# accountants jobs



## Rajesh Sharma (Nov 8, 2015)

Hi 
I wish to know more about accountant jobs in Australia. At present i am working in Tanzania .

Regards
Rajesh Sharma


----------



## Mish (Jan 13, 2013)

Like what? It is a very broad statement. Firstly your accounting degree needs to be assessed to make sure it meets Australian standards.


----------



## CareersDownUnder (Mar 4, 2015)

There are reportedly 40,000 qualified Accountants in Australia who are not working in their field, so one wants to be sure you have done the research to know where you will get meaningful work?


----------



## Mish (Jan 13, 2013)

CareersDownUnder said:


> There are reportedly 40,000 qualified Accountants in Australia who are not working in their field, so one wants to be sure you have done the research to know where you will get meaningful work?
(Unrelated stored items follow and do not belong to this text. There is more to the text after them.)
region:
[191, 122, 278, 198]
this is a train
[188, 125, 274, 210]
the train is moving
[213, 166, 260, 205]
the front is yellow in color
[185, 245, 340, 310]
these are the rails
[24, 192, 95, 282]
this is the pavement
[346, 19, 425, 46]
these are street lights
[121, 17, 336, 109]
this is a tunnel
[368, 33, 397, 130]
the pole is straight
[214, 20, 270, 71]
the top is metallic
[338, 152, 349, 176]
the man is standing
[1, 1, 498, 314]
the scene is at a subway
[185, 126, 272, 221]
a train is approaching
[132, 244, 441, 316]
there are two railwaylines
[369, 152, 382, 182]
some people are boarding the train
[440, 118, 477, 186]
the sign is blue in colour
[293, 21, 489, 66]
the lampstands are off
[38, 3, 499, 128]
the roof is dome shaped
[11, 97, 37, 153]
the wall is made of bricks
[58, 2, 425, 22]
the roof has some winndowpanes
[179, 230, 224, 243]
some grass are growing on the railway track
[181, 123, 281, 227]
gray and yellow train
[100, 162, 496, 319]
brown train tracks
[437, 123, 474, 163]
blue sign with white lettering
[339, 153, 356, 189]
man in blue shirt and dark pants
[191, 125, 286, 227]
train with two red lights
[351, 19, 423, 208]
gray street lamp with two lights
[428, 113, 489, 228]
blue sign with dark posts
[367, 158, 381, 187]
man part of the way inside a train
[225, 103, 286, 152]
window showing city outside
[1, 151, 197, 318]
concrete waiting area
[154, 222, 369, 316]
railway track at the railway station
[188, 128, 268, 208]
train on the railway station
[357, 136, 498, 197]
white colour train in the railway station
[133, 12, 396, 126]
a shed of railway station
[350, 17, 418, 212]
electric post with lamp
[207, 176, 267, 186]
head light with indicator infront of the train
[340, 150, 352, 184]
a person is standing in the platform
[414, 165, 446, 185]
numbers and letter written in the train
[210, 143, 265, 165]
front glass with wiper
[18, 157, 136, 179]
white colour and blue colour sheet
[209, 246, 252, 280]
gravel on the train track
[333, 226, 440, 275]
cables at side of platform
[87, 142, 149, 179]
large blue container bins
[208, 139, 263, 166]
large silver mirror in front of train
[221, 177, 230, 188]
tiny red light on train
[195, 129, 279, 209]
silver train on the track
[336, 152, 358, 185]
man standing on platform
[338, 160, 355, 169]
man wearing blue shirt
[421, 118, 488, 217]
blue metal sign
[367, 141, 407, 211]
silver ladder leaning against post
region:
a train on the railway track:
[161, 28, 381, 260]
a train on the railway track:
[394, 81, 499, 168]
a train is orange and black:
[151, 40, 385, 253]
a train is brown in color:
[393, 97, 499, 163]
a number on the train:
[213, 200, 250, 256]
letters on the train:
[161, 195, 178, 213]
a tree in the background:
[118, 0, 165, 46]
I am not surprised at all!! Especially since they need no work experience to qualify for PR and alot find it the easy way to get PR in Australia.


----------



## Gilbert James (Dec 23, 2015)

Rajesh Sharma said:


> Hi
> I wish to know more about accountant jobs in Australia. At present i am working in Tanzania .
> 
> Regards
> Rajesh Sharma


There are a lot of job openings for accountants in Australia. There are many accounting firms in Adeliade and other places and all you need to do is lookup their websites for job openings. However, what exactly are you looking for? Are you shifting to Australia? Do you have a visa/ PR etc? Give us more details!


----------



## Verystormy (Sep 14, 2015)

Gilbert James said:


> There are a lot of job openings for accountants in Australia. There are many accounting firms in Adeliade and other places and all you need to do is lookup their websites for job openings. However, what exactly are you looking for? Are you shifting to Australia? Do you have a visa/ PR etc? Give us more details!


This is incorrect. Australia has had an oversupply of accountants for several years and there are a significant number of unemployed accountants. For this reason the occupation is flagged for potential removal from the SOL this year.


----------



## vega (Feb 15, 2016)

As there are many mixed opinions on accounting jobs...does anybody have an idea about jobs for fully qualified Chartered Accountant member of ACCA...since it is categorized under Accountant (General) under SOL list, its tough on complete Chartered Accountants to know the exact job scenario....


----------